*** Begin section ***

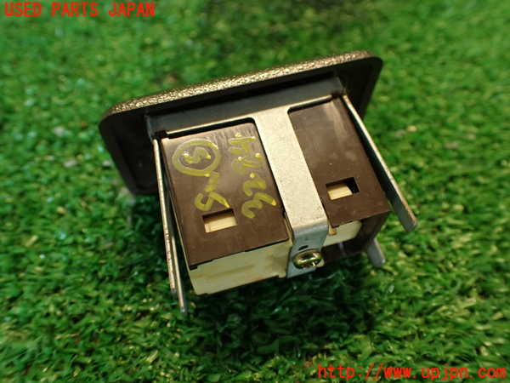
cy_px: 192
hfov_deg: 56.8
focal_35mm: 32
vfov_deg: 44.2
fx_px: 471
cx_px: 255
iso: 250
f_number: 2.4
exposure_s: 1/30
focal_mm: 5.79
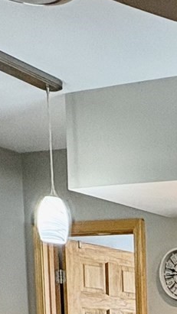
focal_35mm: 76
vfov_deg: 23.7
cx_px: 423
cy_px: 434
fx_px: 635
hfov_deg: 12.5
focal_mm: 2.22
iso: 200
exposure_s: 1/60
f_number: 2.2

*** End section ***
*** Begin section ***

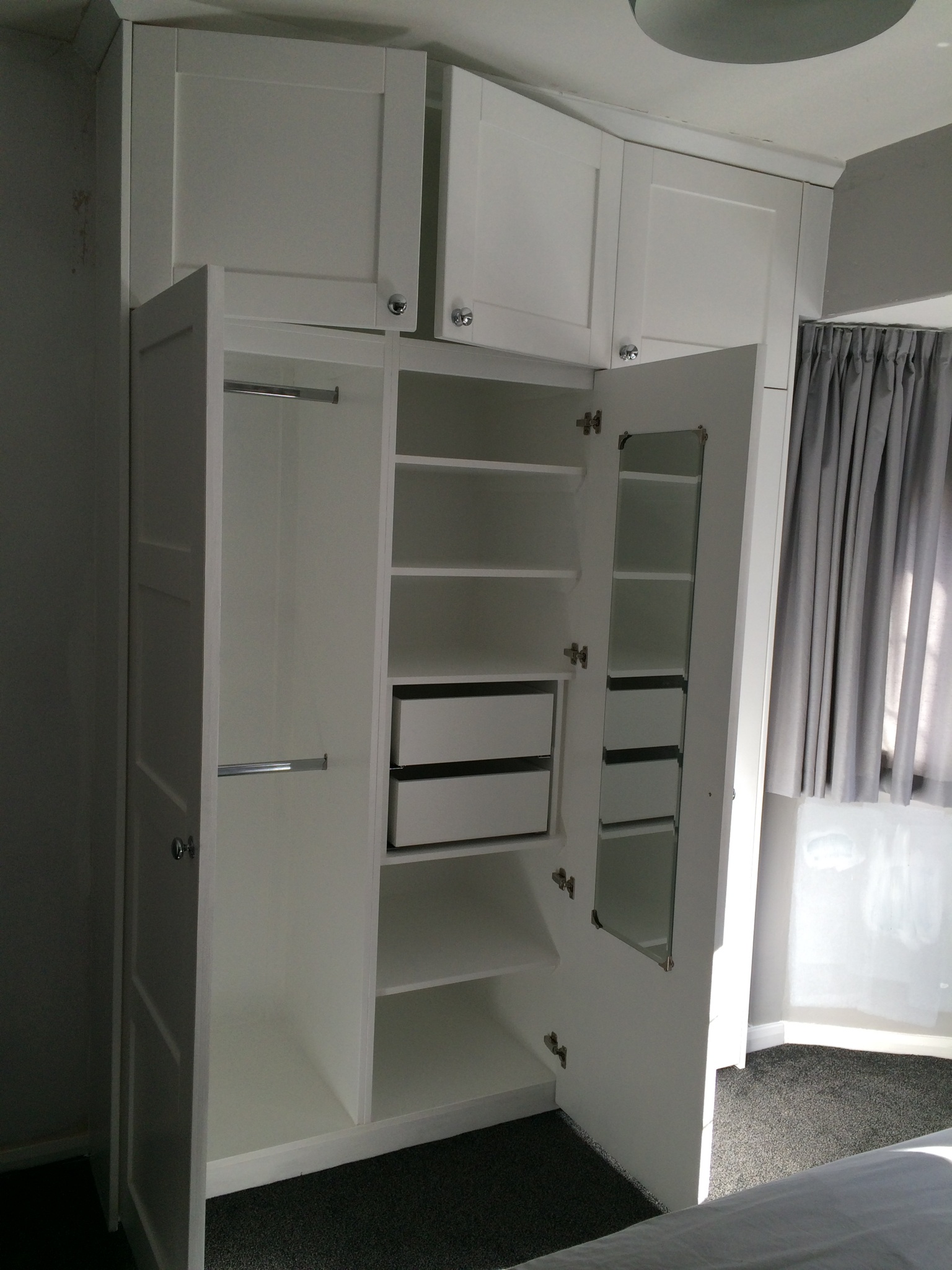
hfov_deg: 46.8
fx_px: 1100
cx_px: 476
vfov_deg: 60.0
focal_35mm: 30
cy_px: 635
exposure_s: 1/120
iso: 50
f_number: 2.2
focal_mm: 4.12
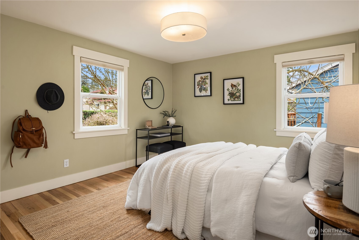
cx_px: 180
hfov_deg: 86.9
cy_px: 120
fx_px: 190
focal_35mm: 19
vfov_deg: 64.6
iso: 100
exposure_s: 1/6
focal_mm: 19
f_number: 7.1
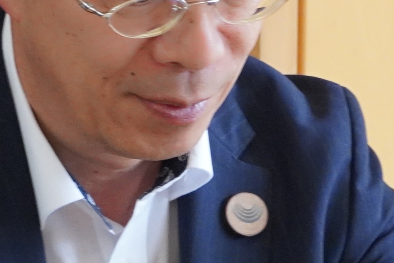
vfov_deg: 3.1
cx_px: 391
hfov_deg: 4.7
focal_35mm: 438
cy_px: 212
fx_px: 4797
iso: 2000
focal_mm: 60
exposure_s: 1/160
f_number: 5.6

*** End section ***
*** Begin section ***

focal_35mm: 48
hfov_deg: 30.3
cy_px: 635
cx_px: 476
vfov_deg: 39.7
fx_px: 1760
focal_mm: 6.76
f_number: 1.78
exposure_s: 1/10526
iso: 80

*** End section ***

• _Task directions_
What should come back is an exact copy of the lines above from the line with "exposure_s: 1/120" to the line with "f_number: 5.6", both included, minus the pictures.

• _Written answer_
exposure_s: 1/120
iso: 50
f_number: 2.2
focal_mm: 4.12
cx_px: 180
hfov_deg: 86.9
cy_px: 120
fx_px: 190
focal_35mm: 19
vfov_deg: 64.6
iso: 100
exposure_s: 1/6
focal_mm: 19
f_number: 7.1
vfov_deg: 3.1
cx_px: 391
hfov_deg: 4.7
focal_35mm: 438
cy_px: 212
fx_px: 4797
iso: 2000
focal_mm: 60
exposure_s: 1/160
f_number: 5.6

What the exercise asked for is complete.